:: What you will do ::
Apart from the pictures, output all of the records exactly.

[Start of section]

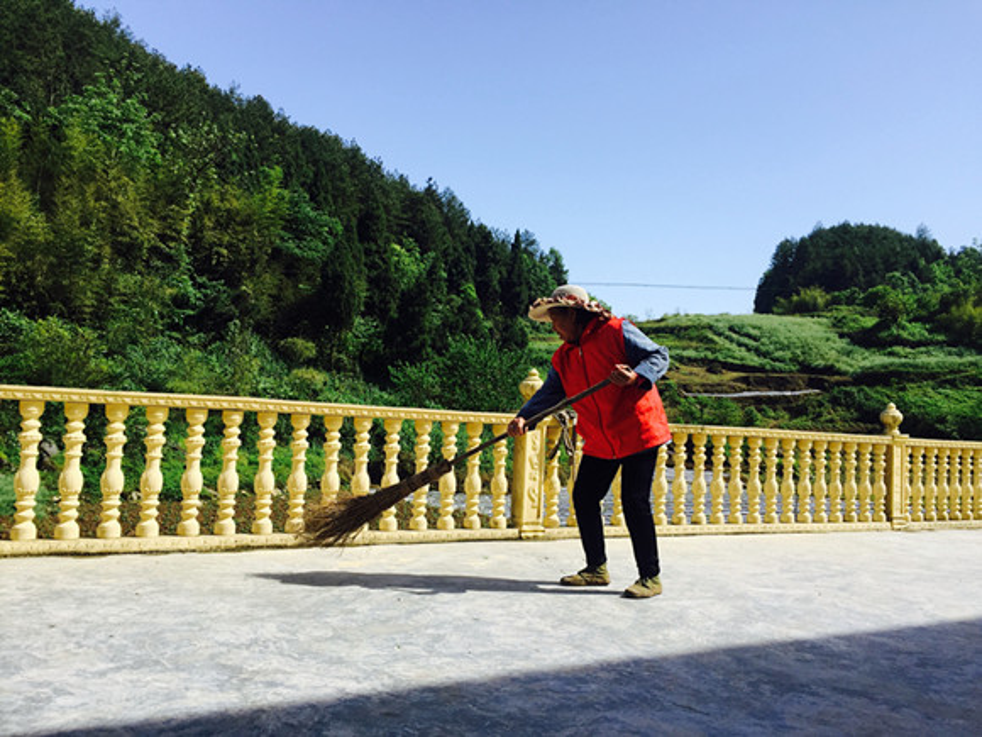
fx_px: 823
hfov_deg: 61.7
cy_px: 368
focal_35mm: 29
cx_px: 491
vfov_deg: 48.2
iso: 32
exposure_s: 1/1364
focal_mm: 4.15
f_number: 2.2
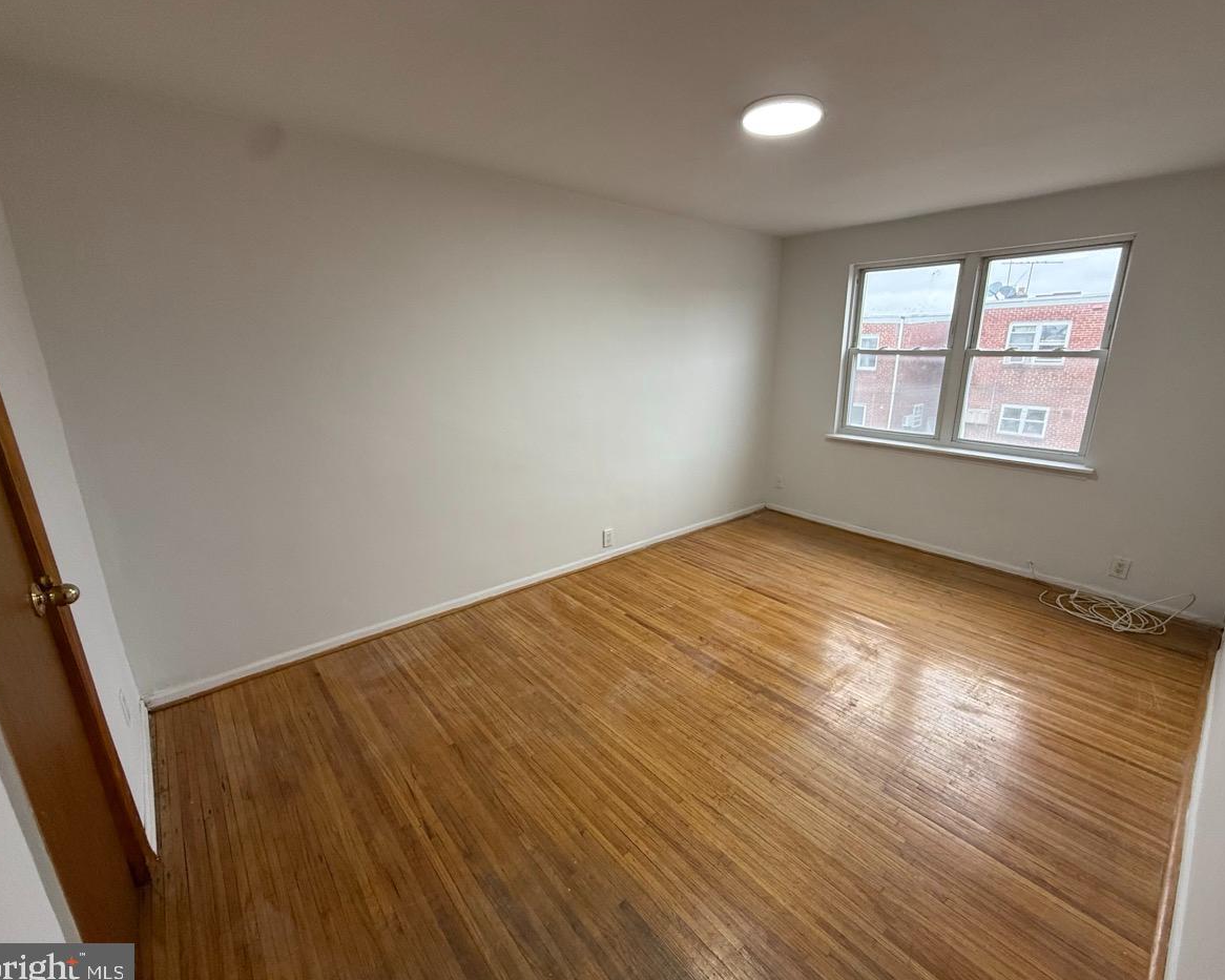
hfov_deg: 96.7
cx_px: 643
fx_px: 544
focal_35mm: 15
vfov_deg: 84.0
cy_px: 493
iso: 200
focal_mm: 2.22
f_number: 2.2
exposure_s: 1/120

[End of section]

:: Written response ::
fx_px: 823
hfov_deg: 61.7
cy_px: 368
focal_35mm: 29
cx_px: 491
vfov_deg: 48.2
iso: 32
exposure_s: 1/1364
focal_mm: 4.15
f_number: 2.2
hfov_deg: 96.7
cx_px: 643
fx_px: 544
focal_35mm: 15
vfov_deg: 84.0
cy_px: 493
iso: 200
focal_mm: 2.22
f_number: 2.2
exposure_s: 1/120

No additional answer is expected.